▸ **Dataset content**
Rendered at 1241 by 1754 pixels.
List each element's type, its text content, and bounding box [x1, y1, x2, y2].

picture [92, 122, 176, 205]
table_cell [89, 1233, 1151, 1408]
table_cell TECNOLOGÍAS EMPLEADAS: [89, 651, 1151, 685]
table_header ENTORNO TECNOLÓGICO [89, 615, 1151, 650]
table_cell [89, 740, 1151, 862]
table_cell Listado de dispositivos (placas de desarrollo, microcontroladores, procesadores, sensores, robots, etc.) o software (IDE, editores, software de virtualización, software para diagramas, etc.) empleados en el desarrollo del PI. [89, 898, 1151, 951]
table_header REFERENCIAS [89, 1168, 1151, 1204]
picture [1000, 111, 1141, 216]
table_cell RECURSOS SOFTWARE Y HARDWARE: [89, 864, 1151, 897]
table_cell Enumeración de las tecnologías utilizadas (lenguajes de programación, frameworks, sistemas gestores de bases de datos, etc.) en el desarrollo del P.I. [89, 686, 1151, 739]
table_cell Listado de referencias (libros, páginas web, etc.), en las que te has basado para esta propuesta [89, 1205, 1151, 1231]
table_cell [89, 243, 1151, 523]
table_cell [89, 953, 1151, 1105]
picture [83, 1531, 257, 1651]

▸ **What is asked**
In the items above, switch "table_cell" to "cell" wherever it occurs, and leave every other word, number, and line unchanged.

▸ **Task answer**
Rendered at 1241 by 1754 pixels.
List each element's type, its text content, and bounding box [x1, y1, x2, y2].

picture [92, 122, 176, 205]
cell [89, 1233, 1151, 1408]
cell TECNOLOGÍAS EMPLEADAS: [89, 651, 1151, 685]
table_header ENTORNO TECNOLÓGICO [89, 615, 1151, 650]
cell [89, 740, 1151, 862]
cell Listado de dispositivos (placas de desarrollo, microcontroladores, procesadores, sensores, robots, etc.) o software (IDE, editores, software de virtualización, software para diagramas, etc.) empleados en el desarrollo del PI. [89, 898, 1151, 951]
table_header REFERENCIAS [89, 1168, 1151, 1204]
picture [1000, 111, 1141, 216]
cell RECURSOS SOFTWARE Y HARDWARE: [89, 864, 1151, 897]
cell Enumeración de las tecnologías utilizadas (lenguajes de programación, frameworks, sistemas gestores de bases de datos, etc.) en el desarrollo del P.I. [89, 686, 1151, 739]
cell Listado de referencias (libros, páginas web, etc.), en las que te has basado para esta propuesta [89, 1205, 1151, 1231]
cell [89, 243, 1151, 523]
cell [89, 953, 1151, 1105]
picture [83, 1531, 257, 1651]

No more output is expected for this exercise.